Problem requirements: Write out each line of the entries exactly, starting at the first and finishing with the line that contains "right elbow: (57, 672, -3)".

Per-instance keypoint data:
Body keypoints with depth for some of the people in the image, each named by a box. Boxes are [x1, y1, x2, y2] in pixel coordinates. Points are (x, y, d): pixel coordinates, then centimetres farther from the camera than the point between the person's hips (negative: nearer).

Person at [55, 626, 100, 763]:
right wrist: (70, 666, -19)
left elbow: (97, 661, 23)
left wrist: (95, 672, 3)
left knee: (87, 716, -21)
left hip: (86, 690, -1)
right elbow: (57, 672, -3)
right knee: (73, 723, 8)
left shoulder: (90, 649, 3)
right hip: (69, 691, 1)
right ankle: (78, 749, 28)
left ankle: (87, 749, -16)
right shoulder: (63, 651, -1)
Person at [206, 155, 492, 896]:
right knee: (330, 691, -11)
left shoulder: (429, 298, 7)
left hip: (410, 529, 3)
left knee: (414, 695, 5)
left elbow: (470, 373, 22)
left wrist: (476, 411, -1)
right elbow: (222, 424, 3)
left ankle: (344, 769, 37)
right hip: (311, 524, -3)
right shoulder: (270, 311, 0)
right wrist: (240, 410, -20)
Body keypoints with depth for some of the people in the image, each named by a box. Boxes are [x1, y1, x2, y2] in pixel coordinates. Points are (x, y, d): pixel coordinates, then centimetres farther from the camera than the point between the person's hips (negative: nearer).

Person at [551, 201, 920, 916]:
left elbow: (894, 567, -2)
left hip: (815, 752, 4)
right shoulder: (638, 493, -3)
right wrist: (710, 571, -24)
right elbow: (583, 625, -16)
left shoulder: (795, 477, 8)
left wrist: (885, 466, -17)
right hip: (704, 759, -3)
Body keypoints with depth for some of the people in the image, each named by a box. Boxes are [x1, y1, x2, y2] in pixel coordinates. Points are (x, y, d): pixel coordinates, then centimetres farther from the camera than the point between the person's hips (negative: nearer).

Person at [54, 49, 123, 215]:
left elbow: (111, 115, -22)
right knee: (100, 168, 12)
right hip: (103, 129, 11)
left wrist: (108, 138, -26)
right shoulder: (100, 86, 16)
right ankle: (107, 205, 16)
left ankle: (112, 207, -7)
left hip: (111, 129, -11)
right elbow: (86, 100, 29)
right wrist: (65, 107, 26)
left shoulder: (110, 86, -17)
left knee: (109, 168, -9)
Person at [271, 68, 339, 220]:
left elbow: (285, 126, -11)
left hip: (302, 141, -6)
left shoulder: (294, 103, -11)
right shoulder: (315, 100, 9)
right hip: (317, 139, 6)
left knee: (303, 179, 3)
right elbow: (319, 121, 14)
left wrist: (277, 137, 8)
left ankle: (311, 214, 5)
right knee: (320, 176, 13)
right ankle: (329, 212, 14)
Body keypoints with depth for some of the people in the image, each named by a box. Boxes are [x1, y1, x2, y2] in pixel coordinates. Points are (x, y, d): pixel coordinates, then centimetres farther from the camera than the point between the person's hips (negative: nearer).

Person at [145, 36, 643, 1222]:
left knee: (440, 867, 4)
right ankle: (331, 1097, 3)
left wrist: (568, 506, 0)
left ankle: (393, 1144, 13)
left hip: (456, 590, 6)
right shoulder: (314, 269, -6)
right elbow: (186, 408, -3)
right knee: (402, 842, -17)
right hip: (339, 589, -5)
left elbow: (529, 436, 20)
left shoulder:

Solution:
Body keypoints with depth for some of the people in the image, each named by a box. Boxes are [x1, y1, x2, y2] in pixel coordinates. Points are (x, y, d): pixel coordinates, then centimetres farther from the camera than the point between the person's hips (negative: nearer).

Person at [55, 626, 100, 763]:
right wrist: (70, 666, -19)
left elbow: (97, 661, 23)
left wrist: (95, 672, 3)
left knee: (87, 716, -21)
left hip: (86, 690, -1)
right elbow: (57, 672, -3)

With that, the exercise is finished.